Named sockets and the listener registry
When a process calls bind("/run/dbus/system_bus_socket") followed by
listen(), the kernel needs a way for a different process's connect()
to find that listener. We use a simple global registry:
#![allow(unused)] fn main() { static UNIX_LISTENERS: SpinLock<VecDeque<(String, Arc<UnixListener>)>> = SpinLock::new(VecDeque::new()); }
connect() looks up the path, calls enqueue_connection() on the
listener, and gets back the client end of a new stream pair. The listener
pushes the server end into its backlog. accept() pops from the backlog.
This is simpler than creating actual socket inodes in the VFS — we skip
filesystem integration entirely. The path is just a lookup key. For
systemd's use case (well-known paths like /run/dbus/system_bus_socket),
this is sufficient.
Connected streams: shared ring buffers
A connected Unix stream pair is two RingBuffer<u8, 65536> with
crossed references — each end's tx is the other end's rx:
#![allow(unused)] fn main() { pub struct UnixStream { tx: Arc<SpinLock<StreamInner>>, // our write buffer rx: Arc<SpinLock<StreamInner>>, // peer's write buffer peer_closed: Arc<AtomicBool>, } fn new_pair() -> (Arc<UnixStream>, Arc<UnixStream>) { let buf_a = Arc::new(SpinLock::new(StreamInner { ... })); let buf_b = Arc::new(SpinLock::new(StreamInner { ... })); // a.tx = buf_a, a.rx = buf_b // b.tx = buf_b, b.rx = buf_a } }
The read/write implementation follows the same pattern as pipes: fast
path under lock, slow path via POLL_WAIT_QUEUE.sleep_signalable_until.

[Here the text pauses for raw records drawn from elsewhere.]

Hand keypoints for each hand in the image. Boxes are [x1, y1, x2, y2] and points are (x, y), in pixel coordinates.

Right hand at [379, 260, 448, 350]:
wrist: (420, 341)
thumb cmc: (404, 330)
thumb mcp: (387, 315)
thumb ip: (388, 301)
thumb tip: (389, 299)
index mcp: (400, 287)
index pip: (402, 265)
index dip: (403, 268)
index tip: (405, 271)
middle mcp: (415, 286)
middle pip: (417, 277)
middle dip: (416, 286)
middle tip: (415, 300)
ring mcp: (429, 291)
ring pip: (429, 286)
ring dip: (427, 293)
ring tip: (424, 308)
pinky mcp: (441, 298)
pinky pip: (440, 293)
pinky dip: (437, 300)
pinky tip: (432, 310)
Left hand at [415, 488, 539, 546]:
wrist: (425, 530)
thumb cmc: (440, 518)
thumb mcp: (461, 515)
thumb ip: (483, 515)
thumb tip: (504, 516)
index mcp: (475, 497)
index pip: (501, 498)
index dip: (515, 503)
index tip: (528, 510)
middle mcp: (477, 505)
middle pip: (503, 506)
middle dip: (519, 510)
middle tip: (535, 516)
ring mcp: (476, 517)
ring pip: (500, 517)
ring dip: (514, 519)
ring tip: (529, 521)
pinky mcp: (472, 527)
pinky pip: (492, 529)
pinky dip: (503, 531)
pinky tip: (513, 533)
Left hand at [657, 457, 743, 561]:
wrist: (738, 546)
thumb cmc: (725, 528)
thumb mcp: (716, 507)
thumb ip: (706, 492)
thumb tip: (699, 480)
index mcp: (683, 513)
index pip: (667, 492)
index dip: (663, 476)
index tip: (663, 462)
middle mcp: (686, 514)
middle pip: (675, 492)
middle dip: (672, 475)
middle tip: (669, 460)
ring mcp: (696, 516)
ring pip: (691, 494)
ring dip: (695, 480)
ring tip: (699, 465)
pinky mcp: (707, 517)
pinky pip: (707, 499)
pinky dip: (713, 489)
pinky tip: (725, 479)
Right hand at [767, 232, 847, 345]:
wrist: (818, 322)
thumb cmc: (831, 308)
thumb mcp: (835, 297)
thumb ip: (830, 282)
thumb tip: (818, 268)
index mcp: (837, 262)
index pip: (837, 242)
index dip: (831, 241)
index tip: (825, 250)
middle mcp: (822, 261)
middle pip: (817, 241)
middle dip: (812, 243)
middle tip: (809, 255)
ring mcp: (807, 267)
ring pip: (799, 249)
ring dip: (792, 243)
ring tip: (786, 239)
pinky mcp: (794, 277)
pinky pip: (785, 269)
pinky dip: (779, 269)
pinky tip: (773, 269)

EOF detection uses both shut_wr (explicit shutdown) and peer_closed
(the peer's Arc was dropped).
SCM_RIGHTS: passing file descriptors between processes
D-Bus uses sendmsg/recvmsg with SCM_RIGHTS ancillary data to pass
file descriptors between processes. The mechanism:
-
sendmsg: parse
struct msghdrand itscmsghdrchain from userspace. For eachSCM_RIGHTScmsg, look up the sender's fds, clone theirArc<OpenedFile>, and attach them to the stream's ancillary queue. -
recvmsg: after reading data, check for pending ancillary data. For each
SCM_RIGHTScmsg, install theArc<OpenedFile>into the receiver's fd table and write the new fd numbers back to userspace.

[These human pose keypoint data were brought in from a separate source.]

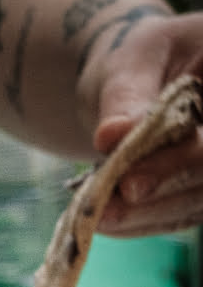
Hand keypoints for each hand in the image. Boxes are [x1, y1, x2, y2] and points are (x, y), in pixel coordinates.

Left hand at [87, 13, 202, 236]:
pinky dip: (140, 222)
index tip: (131, 183)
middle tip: (107, 209)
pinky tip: (105, 223)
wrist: (133, 84)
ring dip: (145, 216)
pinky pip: (179, 215)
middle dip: (160, 189)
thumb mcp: (127, 66)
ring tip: (94, 218)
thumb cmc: (135, 63)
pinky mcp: (201, 189)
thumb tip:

The ancillary data queue is a VecDeque<AncillaryData> inside each
stream direction's StreamInner. This decouples the ancillary data
from the byte stream — a received cmsg is associated with the next
recvmsg call, not with a specific byte offset.

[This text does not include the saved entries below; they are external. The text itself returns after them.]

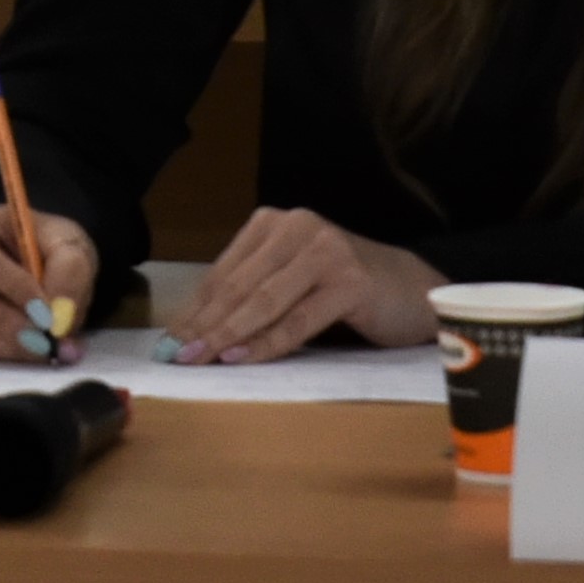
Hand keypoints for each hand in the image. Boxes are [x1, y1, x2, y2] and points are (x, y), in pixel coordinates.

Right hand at [0, 196, 101, 360]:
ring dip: (7, 341)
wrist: (22, 257)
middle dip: (6, 321)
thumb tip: (59, 314)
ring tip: (46, 346)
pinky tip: (29, 348)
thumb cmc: (36, 241)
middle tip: (46, 337)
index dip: (14, 288)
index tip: (49, 312)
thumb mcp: (63, 238)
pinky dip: (2, 352)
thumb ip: (70, 269)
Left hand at [164, 208, 439, 363]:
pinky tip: (241, 357)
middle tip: (175, 355)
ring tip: (199, 359)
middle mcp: (296, 228)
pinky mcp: (350, 282)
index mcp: (273, 224)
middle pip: (237, 285)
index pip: (223, 271)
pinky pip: (297, 319)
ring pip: (262, 300)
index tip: (167, 341)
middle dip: (203, 324)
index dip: (193, 308)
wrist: (416, 289)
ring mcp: (325, 252)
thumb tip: (196, 328)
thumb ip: (253, 291)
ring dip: (226, 334)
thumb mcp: (292, 279)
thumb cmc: (346, 288)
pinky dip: (266, 341)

#![allow(unused)] fn main() { pub enum AncillaryData { Rights(Vec<Arc<OpenedFile>>), } }
accept4 and setsockopt
accept4 extends accept with SOCK_CLOEXEC and SOCK_NONBLOCK
flags applied to the new fd. We refactored sys_accept to delegate to
sys_accept4 with flags=0.
setsockopt is a stub that silently accepts the options systemd and
D-Bus set: SO_REUSEADDR, SO_PASSCRED, SO_KEEPALIVE, TCP_NODELAY,
and buffer size options. None of these affect behavior yet.
What's next
With Unix domain sockets, Kevlar has the complete transport layer for
D-Bus. Phase 4 adds the remaining syscall stubs that systemd needs
before its main loop — socketpair, inotify, and the various prctl
and fcntl options that systemd probes on startup.